Une nouvelle fois dominés en mêlée fermée, les coéquipiers de Henry Chavancy ont globalement semblé fébriles, empruntés et, surtout, moins solides en défense qu’ils ne le furent jusqu’alors : auteurs de douze plaquages manqués face aux Girondins, les banlieusards ne purent jamais vraiment inverser la tendance et, sans les coups de sang de Juan Imhoff, Wenceslas Lauret, Boris Palu ou Hassane Kolingar, ils auraient joué quatre-vingts minutes sans, ou si peu, avancer. Passés maîtres, en début de saison, dans l’art de gagner les matchs sur le gong, les Franciliens semblent aujourd’hui avoir du mal à terminer les rencontres plus forts que leurs adversaires directs. " À force de gagner les matchs sur la sirène, expliquait Juan Imhoff, on a pensé que ce serait toujours le cas. Mais cela ne l’est pas, évidemment. Il faut désormais nous mettre en tête qu’au Racing, on est là pour gagner et moi, je veux juste que mon équipe gagne tous les matchs. Je n’ai pas besoin d’une claque pour rebondir, je n’ai plus 20 ans."

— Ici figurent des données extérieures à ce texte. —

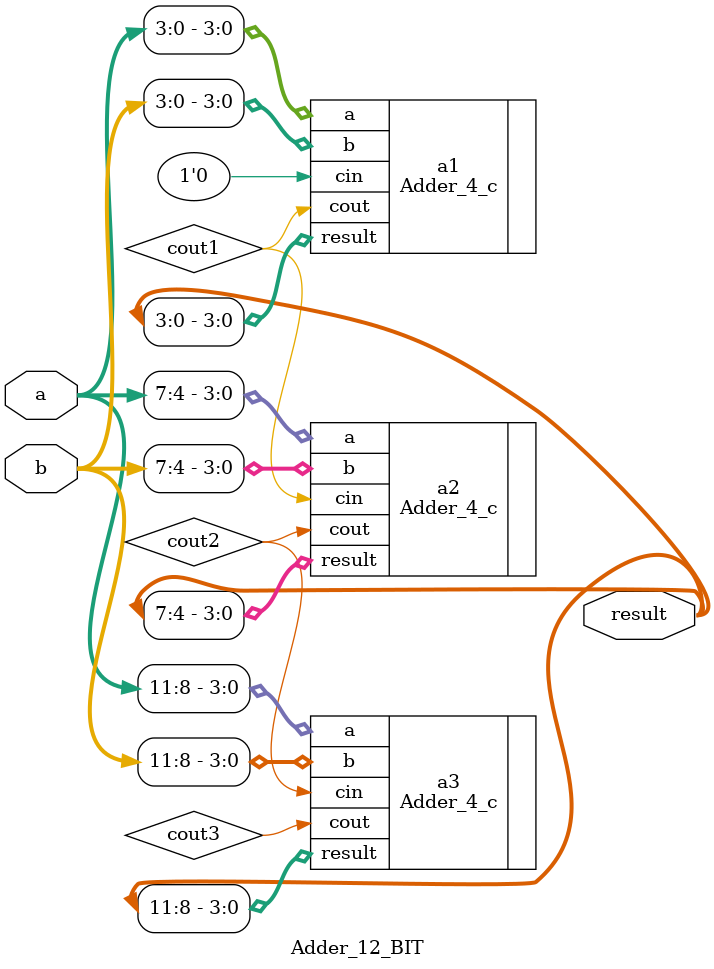
<source format=v>
`timescale 1ns / 1ps
module Adder_12_BIT(
    input [11:0] a,
    input [11:0] b,
    output [11:0] result
    );
	 
	 Adder_4_c a1(.a(a[3:0]) ,.b(b[3:0]) ,.cin(1'b0) ,.cout(cout1) ,.result(result[3:0]) );
	 Adder_4_c a2(.a(a[7:4]) ,.b(b[7:4]) ,.cin(cout1) ,.cout(cout2) ,.result(result[7:4]) );
	 Adder_4_c a3(.a(a[11:8]) ,.b(b[11:8]) ,.cin(cout2) ,.cout(cout3) ,.result(result[11:8]) );
	 
	 

endmodule

</source>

Palu : "ce n’est pas bon signe"

Boris Palu, l’un des Franciliens les plus convaincants samedi après-midi, développait ainsi la pensée de son ailier : "Contre Bordeaux, on a été un peu trop facile et ce n’est pas bon signe. Nous n’avons pas l’habitude d’enchaîner deux défaites consécutives. […] Nos adversaires, lorsqu’ils débarquent à Paris-La Défense-Arena, se régalent et envoient du jeu : on est prévenu, à nous de nous mettre au niveau. Il va falloir se remettre au boulot dans un contexte différent, sans les internationaux."

Ainsi, Bernard Le Roux, Camille Chat, Teddy Thomas, George-Henri Colombe, Hassane Kolingar et Donovan Taofifenua ont tous rejoint Marcoussis dimanche soir et y resteront plusieurs semaines pour le Tournoi des 6 Nations. Finn Russell, lui, a retrouvé son vieil ami Greg Townsend et ne sera de retour dans les Hauts de Seine que fin mars. "Finn ne rentrera pas lors des week-ends où le Tournoi fait relâche, expliquait Laurent Travers en fin de rencontre. Avec les sept jours d’isolement aux frontières, cela n’aurait aucun intérêt." Indéniablement.